— A tarefa —
No texto sobre os 40 anos de Rondônia, em que data o estado foi oficialmente instalado?

— Trecho do texto —
● ● ●
Rondônia inteira 40 anos, é próspera, e guarda marcas do sofrimento


kim BR-364 - Gente de Opinião
kim BR-364

Hoje, 22 de dezembro, o estado mais próspero da Amazônia Ocidental Brasileira completa quatro décadas de vida. Neste dia, 40 anos atrás, a Lei Complementar nº 41 aprovada pela Câmara dos Deputados e sancionada em Brasília pelo presidente da República, João Baptista de Oliveira Figueiredo, criava a 23ª unidade federativa brasileira, oficialmente instalada em 4 de janeiro de 1982.

Só quatro anos depois de o estado ser criado Rondônia alcançou seu primeiro milhão de habitantes. Era 1985, e de lá para cá se passaram 36 anos, tempo em que o IBGE informa que chegaram de longe ou aqui nasceram mais 815 mil pessoas. A população atual supera 1,8 milhão.

“Temos políticas repressivas de segurança pública, com práticas decorrentes da ineficiência de outras políticas sociais capazes de reduzir a pobreza e criar expectativas de melhoria existencial”, lamenta o historiador Marco Domingues Teixeira ao criticar a realidade atual.

kim atoleiro entre marco rondon e pimenta bueno em 1982 - Gente de Opinião
kim atoleiro entre marco rondon e pimenta bueno em 1982

“Canaã, Eldorado e quintal do Ministério”

 

“Rondônia é a Canaã brasileira”, dizia um grupo evangélico em 1976. “É pra lá que eu vou ir”, proclamava um migrante gaúcho entusiasmado com a nova terra, em 1977. Mas os discursos no Plenário Bohemundo Alvares Afonso, na Câmara Municipal de Porto Velho, e no na tribuna da Câmara dos Deputados, tratavam esta terra pejorativamente: “Rondônia é um quintal do Ministério do Interior”, repetiam vereadores e o deputado federal Jerônimo Santana (MDB) diante da inexistência de recursos para o território sobreviver.

Contudo, sob forte pressão de fatores que hoje se caracterizariam como socioambientais – a exemplo das glebas Rio Pardo, Floresta Jacundá, Flona Bom Futuro, e demais áreas com ocupações –, o ex-governador Ângelo Angelim iniciava um movimento visando a desestimular a corrente migratória.

Matérias em jornais e revistas mostrariam em 1985 que o alardeado Eldorado estava minado por malária, falta de crédito, de estradas e desassistência.

 

Prosperidade

 

Quatro décadas depois, o estado é próspero. Conforme dados do Observatório do Desenvolvimento Regional publicado este mês no portal da Secretaria de Estado de Planejamento, Orçamento e Gestão, com dados de janeiro a outubro de 2021, o período foi encerrado com a menor taxa de desocupação da região Norte.  Foram criadas 253.971 vagas, 13% do total.
● ● ●
— Dados apresentados —

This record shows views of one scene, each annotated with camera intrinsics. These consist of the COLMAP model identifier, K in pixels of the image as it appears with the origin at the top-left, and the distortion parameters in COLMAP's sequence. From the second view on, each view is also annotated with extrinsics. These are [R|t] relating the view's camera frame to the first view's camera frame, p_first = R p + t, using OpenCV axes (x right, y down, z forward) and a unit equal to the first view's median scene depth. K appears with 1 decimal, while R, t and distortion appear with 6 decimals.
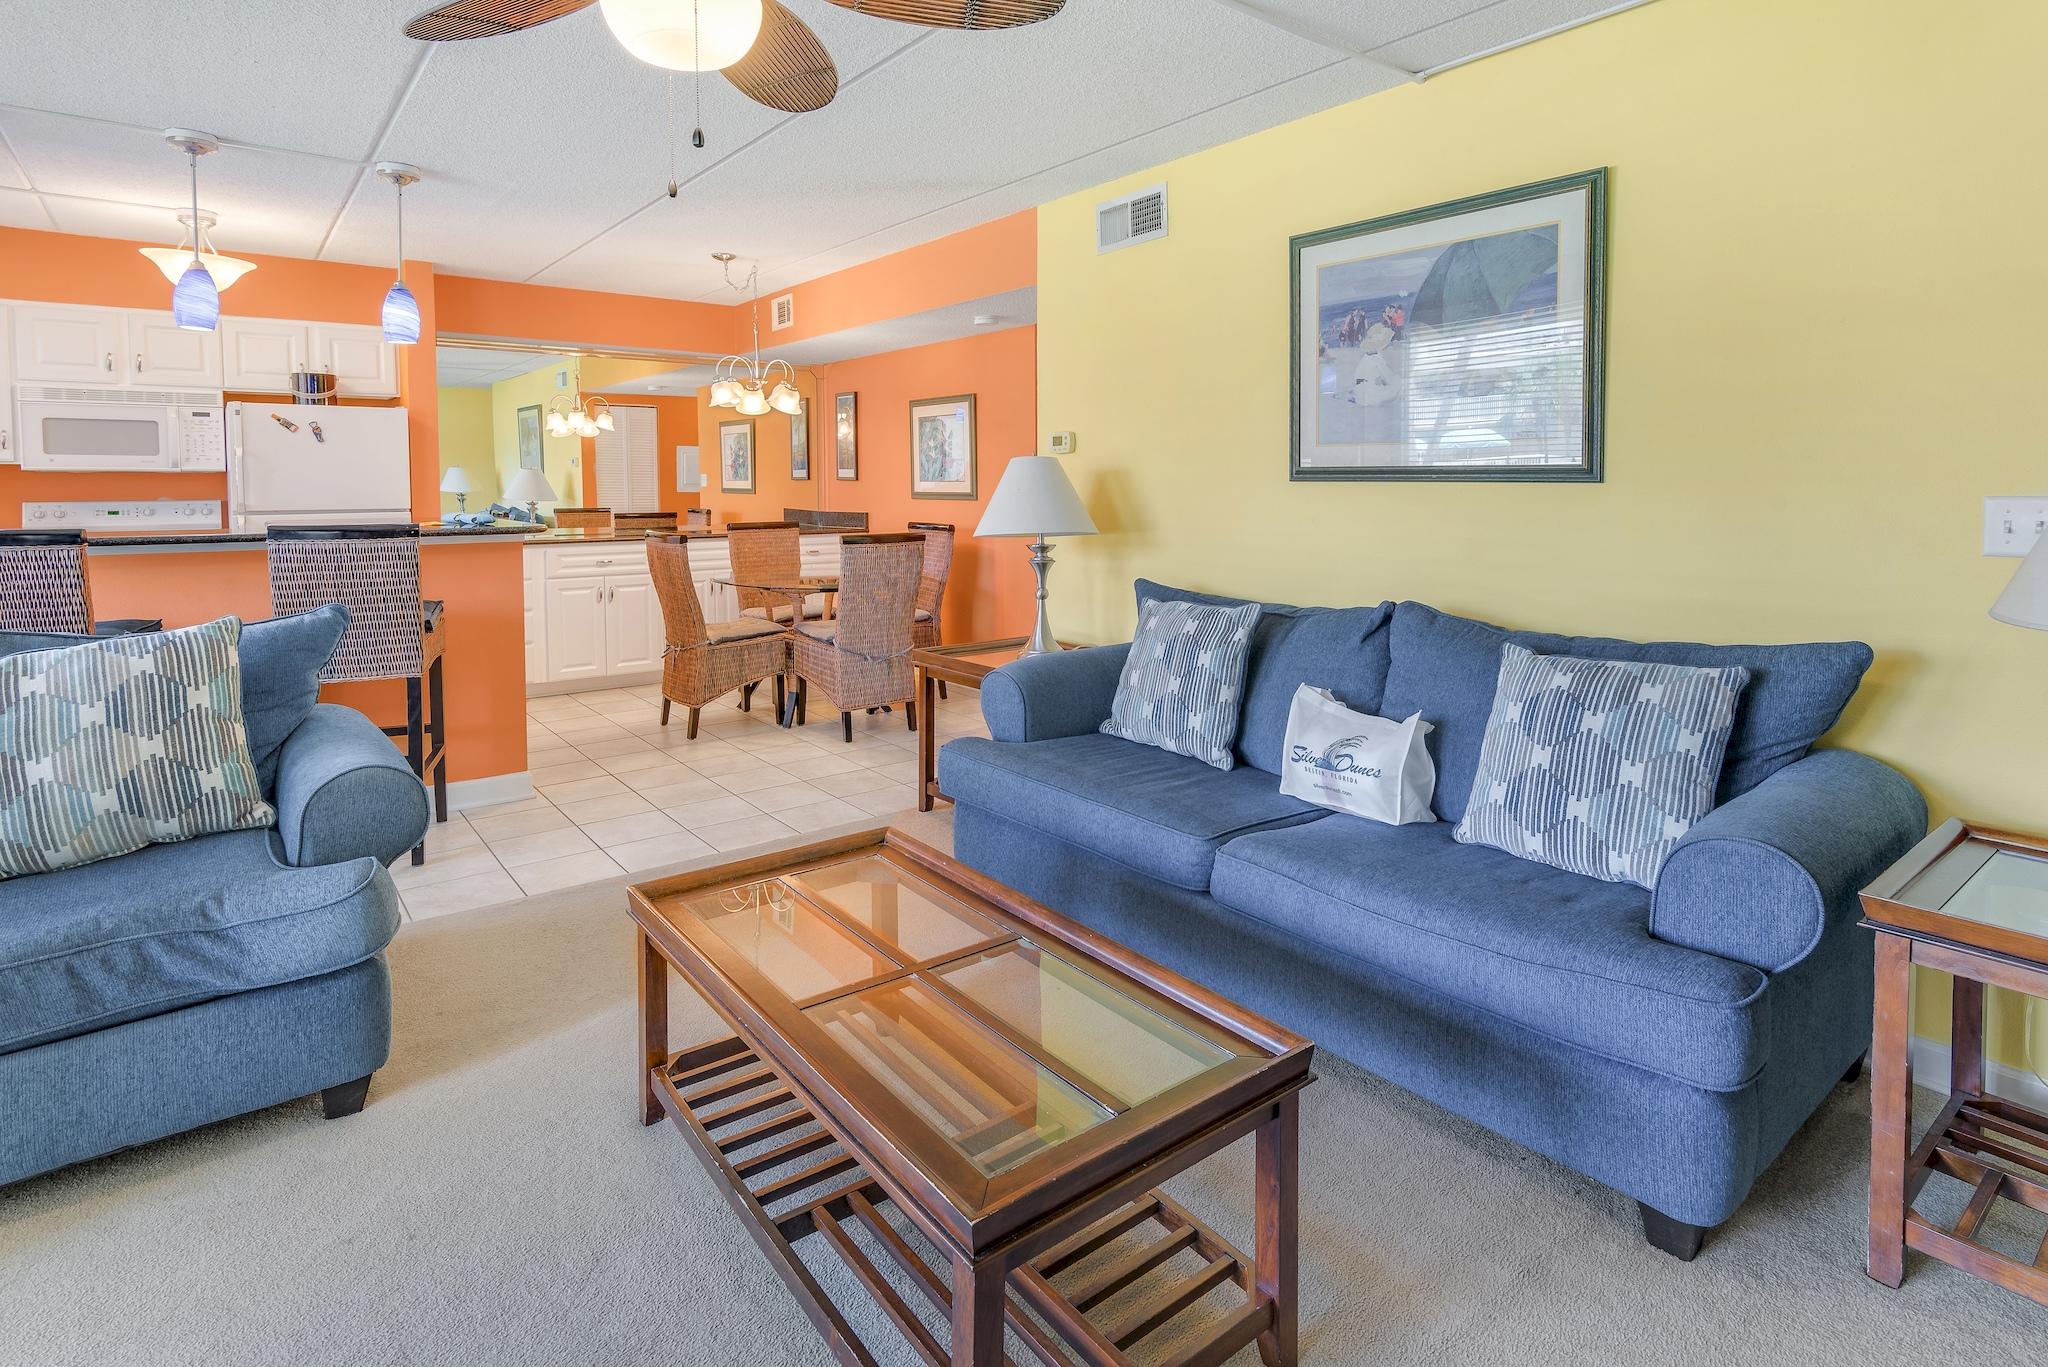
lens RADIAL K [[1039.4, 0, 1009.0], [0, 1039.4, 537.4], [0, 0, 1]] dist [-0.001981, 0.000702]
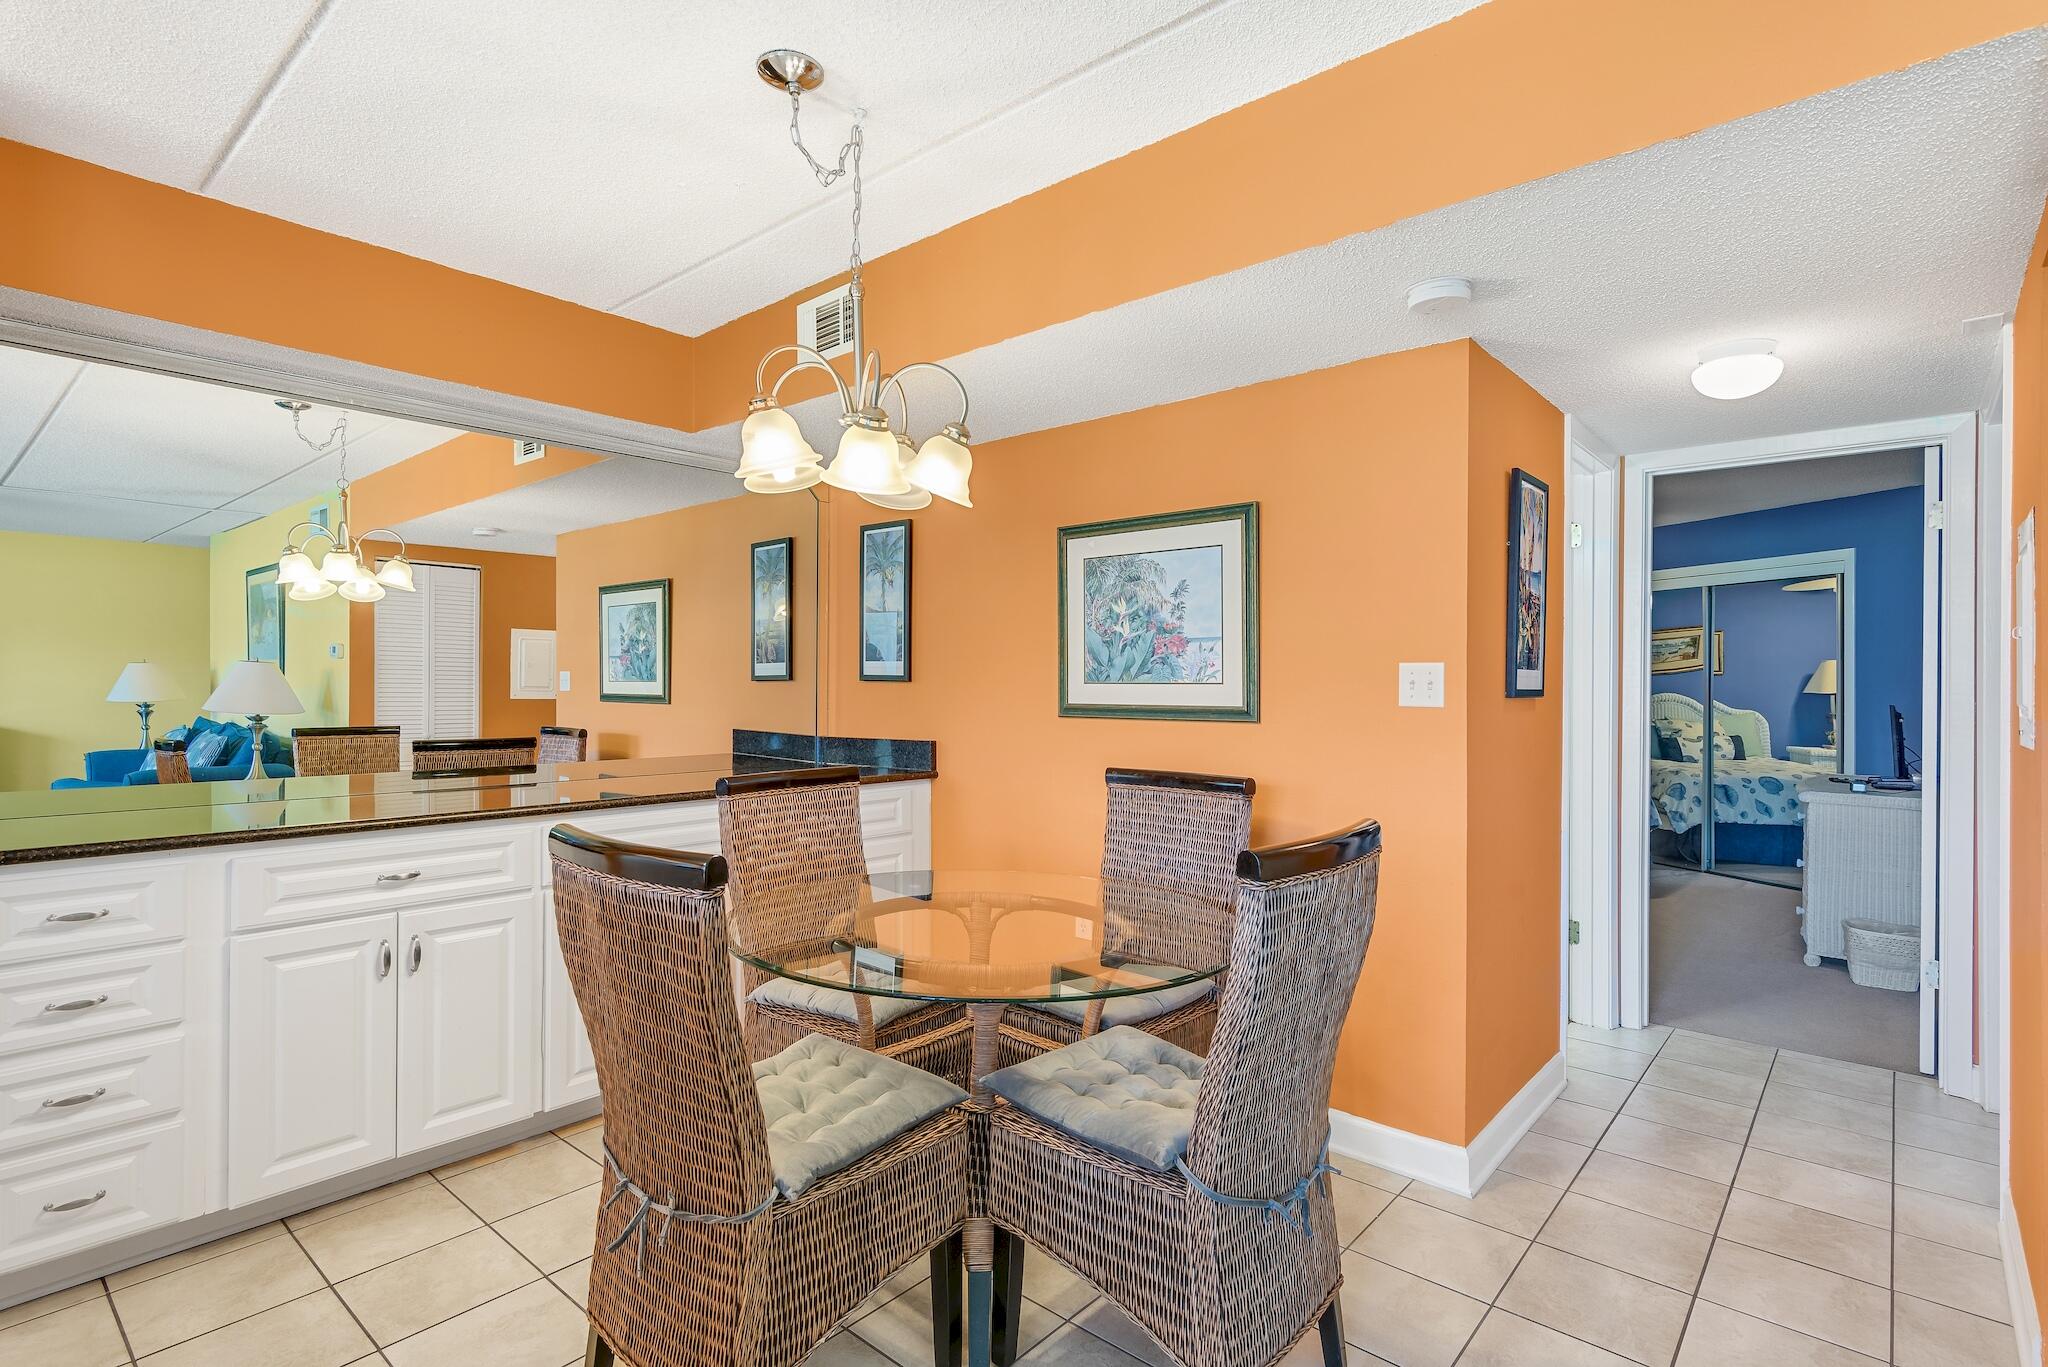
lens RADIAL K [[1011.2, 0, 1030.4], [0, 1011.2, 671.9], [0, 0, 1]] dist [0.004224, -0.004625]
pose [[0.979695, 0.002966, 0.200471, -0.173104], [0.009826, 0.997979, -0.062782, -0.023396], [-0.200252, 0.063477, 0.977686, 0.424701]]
● ● ●
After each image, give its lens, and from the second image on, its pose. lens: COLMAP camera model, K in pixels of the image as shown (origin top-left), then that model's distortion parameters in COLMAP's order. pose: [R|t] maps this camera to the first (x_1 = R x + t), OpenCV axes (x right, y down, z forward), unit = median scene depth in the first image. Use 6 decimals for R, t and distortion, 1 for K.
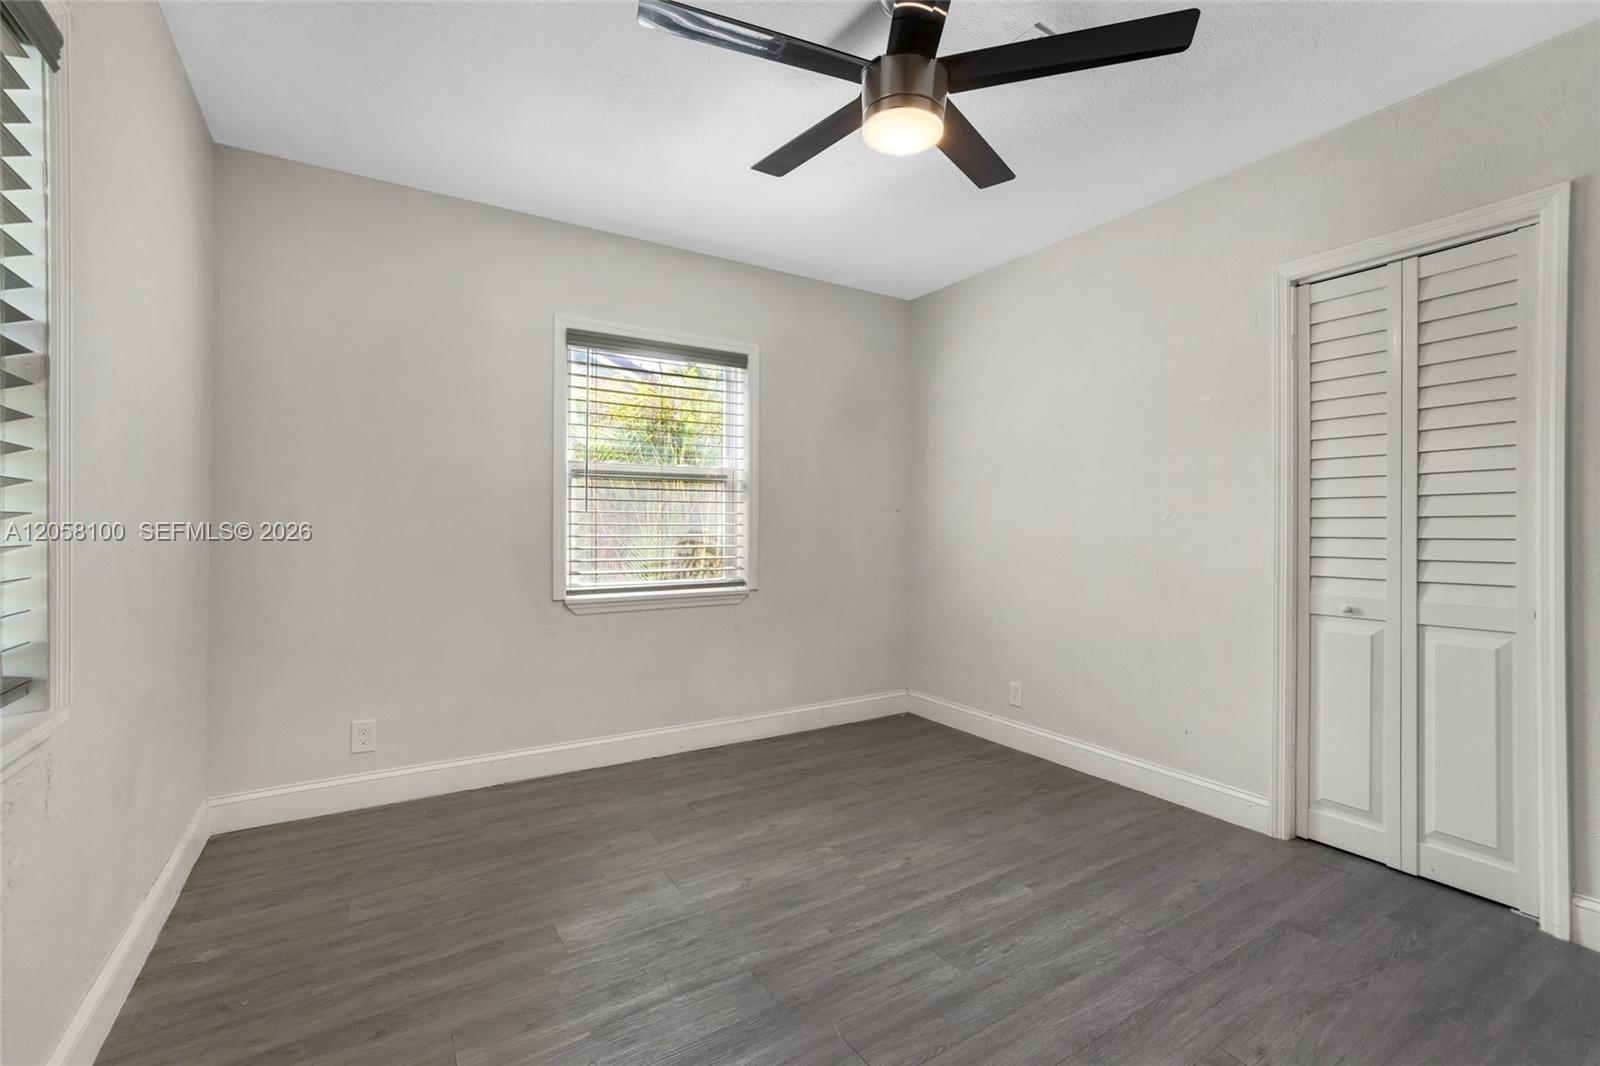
● ● ●
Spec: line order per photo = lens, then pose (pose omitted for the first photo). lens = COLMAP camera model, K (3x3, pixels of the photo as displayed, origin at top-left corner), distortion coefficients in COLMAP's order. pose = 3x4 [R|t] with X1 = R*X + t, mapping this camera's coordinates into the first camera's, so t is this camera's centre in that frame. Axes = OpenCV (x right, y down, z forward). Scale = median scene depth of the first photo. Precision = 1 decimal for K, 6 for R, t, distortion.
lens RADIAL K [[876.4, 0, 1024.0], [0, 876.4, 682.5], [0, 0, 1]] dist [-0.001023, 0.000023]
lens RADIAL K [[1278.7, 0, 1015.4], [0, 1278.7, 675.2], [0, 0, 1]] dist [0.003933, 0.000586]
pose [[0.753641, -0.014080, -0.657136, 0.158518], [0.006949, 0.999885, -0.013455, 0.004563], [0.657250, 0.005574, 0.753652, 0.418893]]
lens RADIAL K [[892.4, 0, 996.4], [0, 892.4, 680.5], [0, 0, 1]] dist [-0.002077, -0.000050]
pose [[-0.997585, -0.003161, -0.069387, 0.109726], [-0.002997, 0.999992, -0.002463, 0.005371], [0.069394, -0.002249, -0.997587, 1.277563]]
● ● ●
— Resposta abaixo —
Em 4 de janeiro de 1982.